Let's see: x / y * y == x iff x % y == 0, if your language handles integer division like most do.

If your language doesn't do integer division that way, the naive approach is even easier if you know how to round: x / y == round(x / y) iff x % y == 0.

There are many, many other approaches which will work, too. I saw one guy hand-build an array of ints, initialize to zero, loop over it once with arr[i++] = 0; arr[i++] = 0; arr[i++] = 3 to set the multiples of 3, then do the same thing with the fives except checking to see if there was already a 3 there, then looping over the array a fourth time to handle the actual printing.

That is the kind of competent, worksmanlike programming that runs the world while the can't-do-FizzBuzz guys are hopefully not touching the code too much.


I would consider the mod operator to be pretty basic though. (Feel free to call me out if I'm just being naive.)

Outside of the mod operator, you could always use a combo of floor() and ceiling() (which I assume most languages have in a standard library). e.g.:

  from math import floor,ceil
  def divisible_by_3(n):
    result = n / 3.0
    return ceil(result) == floor(result)
Or even more basic:

  def divisible_by_3(n):
    result = n / 3.0
    return int(result) == result


The main danger with using the mod operator is that you can get an off-by-one if you aren't in the habit of using it and forget the exact definition. If that's in doubt, rolling your own thing with a division or a while/if makes for a stronger guarantee of success on the first try.

In an interview you could explain your reasoning for such a detour as well, which might work out better than just "knowing the answer."

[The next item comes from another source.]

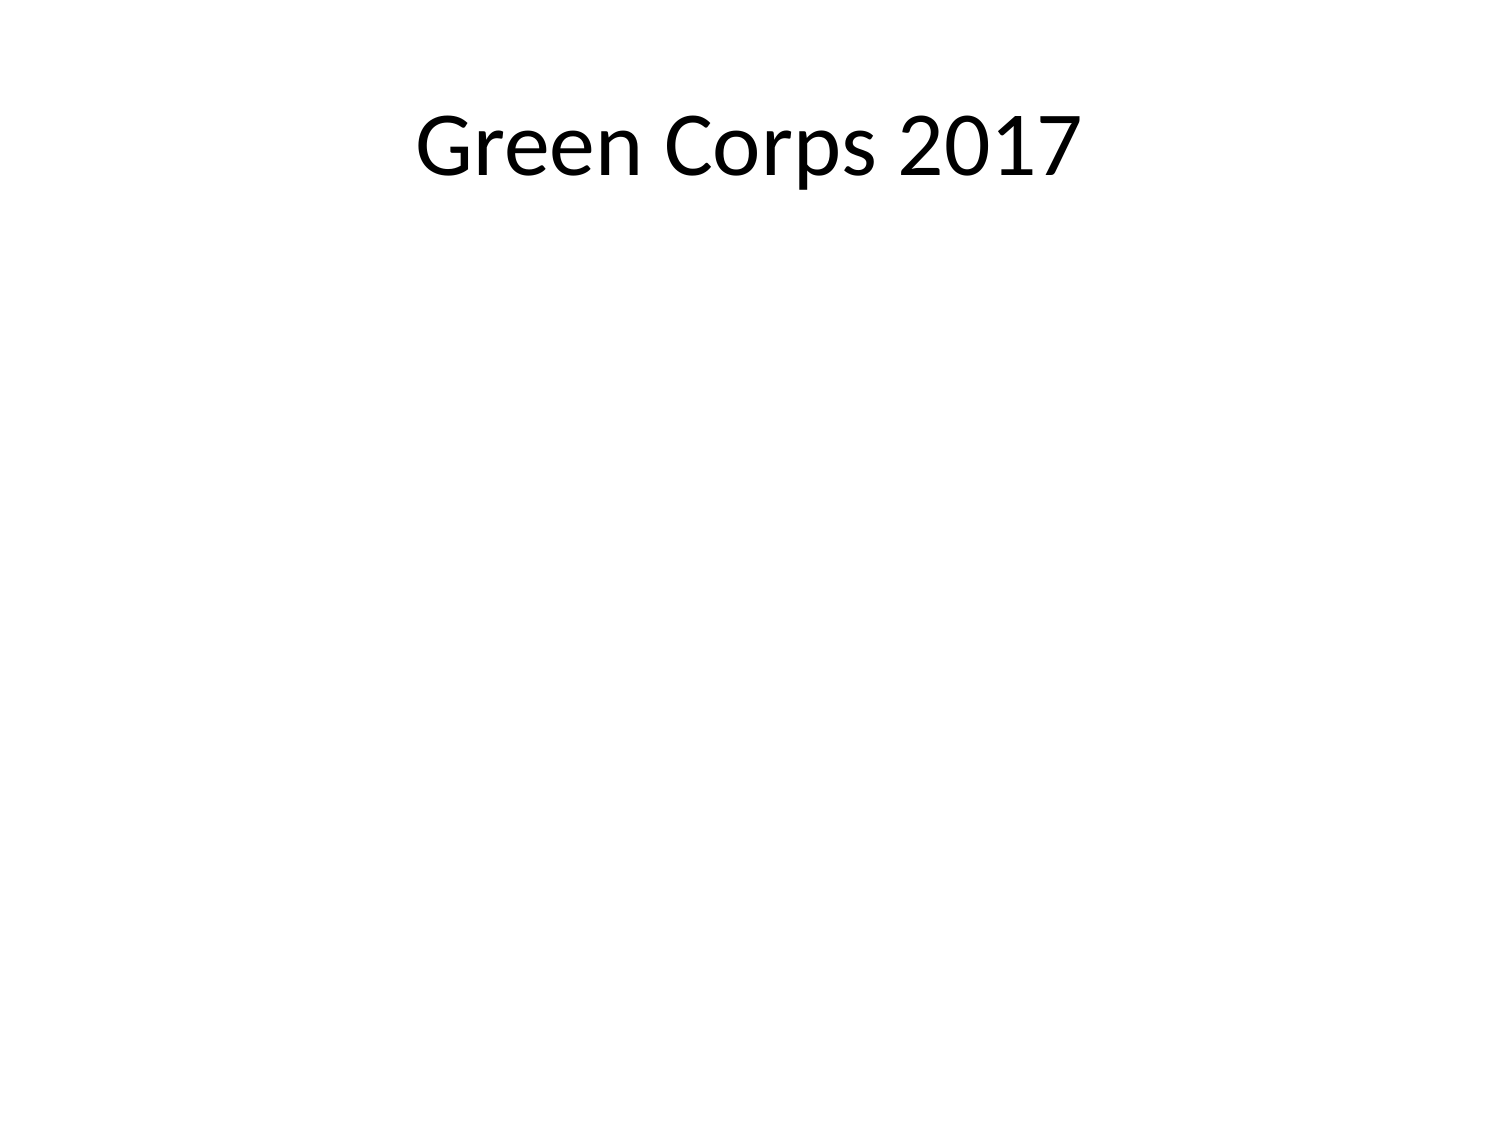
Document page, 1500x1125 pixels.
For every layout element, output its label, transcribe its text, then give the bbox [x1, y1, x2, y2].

title Green Corps 2017 [75, 45, 1425, 233]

I used the old int(i) == i (or even, int(i/2) == i/2) way before I knew about the mod operator.


    var s = require('sys');
    for (var i = 1; i < 101; i++) {
      if (i%3 == 0 && i%5 == 0) s.puts('fizzbuzz');
      else if (i%3 == 0) s.puts('fizz');
      else if (i%5 == 0) s.puts('buzz');
      else s.puts(i);
    }

    node.fizzbuzz.js


Yes, about one third I interview can't FizzBuzz (thank god for http://typewith.me/ )


One test I commonly use in interviews is to ask candidates to write a function to sum up an array of values. A scary volume of them can't manage it at all.


Yes. Yes.


Of course.

If you can't understand how this can happen you need to read The Peter Principle.